Python makes sense to me, while JavaScript just feels… arbitrary. I am definitely not the fastest to pick up things like this, so your mileage may vary, but a quick google search result about “D3 learning curve” suggests I’m not alone.
But D3 is just so powerful and flexible that I couldn't quit it, and I’m glad that I didn’t.
What are your favourites?
These two are at the extremes of available toolkits.
One maximises convenience and usability and the other customisability and abstraction. And I’m glad that I took the time to find DataWrapper (it doesn’t seem to be that well known), and that I am taking the time to learn D3, even though I feel a bit like a toddler with a supercomputer.
I hope that was interesting. And I’d love to know - what’re your personal favourite tools for DataViz? Let me know!
Eye-catchers
City-sketcher
Hong Kong used to have this area called Kowloon Walled City where 50,000 people lived in an area a third the size of Staples Center.

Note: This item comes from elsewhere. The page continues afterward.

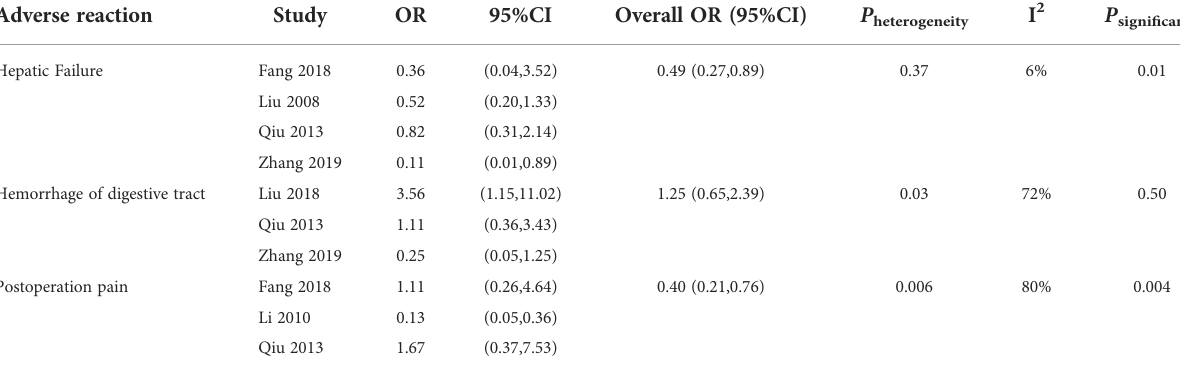
TABLE 4 Results of heterogeneity analysis of adverse reactions. Adverse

This graphic and an earlier sketch is a remarkable illustration of life in the city. It’s not dataviz per se, but it contains many elements of it and it’s stunning.
Visualising sample size effects
This animation is a) very cool and also b) visually captures what happens when you have a large enough sample size for a pattern to reveal itself.
That’s it from me today. I know these conversations of ours have been a little sparse. That’s on me! It’s been a pretty hectic month or so with some personal stuff and freelance work. Going forward, I will aim to stick to a fortnightly schedule.
Also, a happy Lunar New Year to those who celebrate it! With the year that’s been I’m pretty keen to celebrate anything to be honest 😉.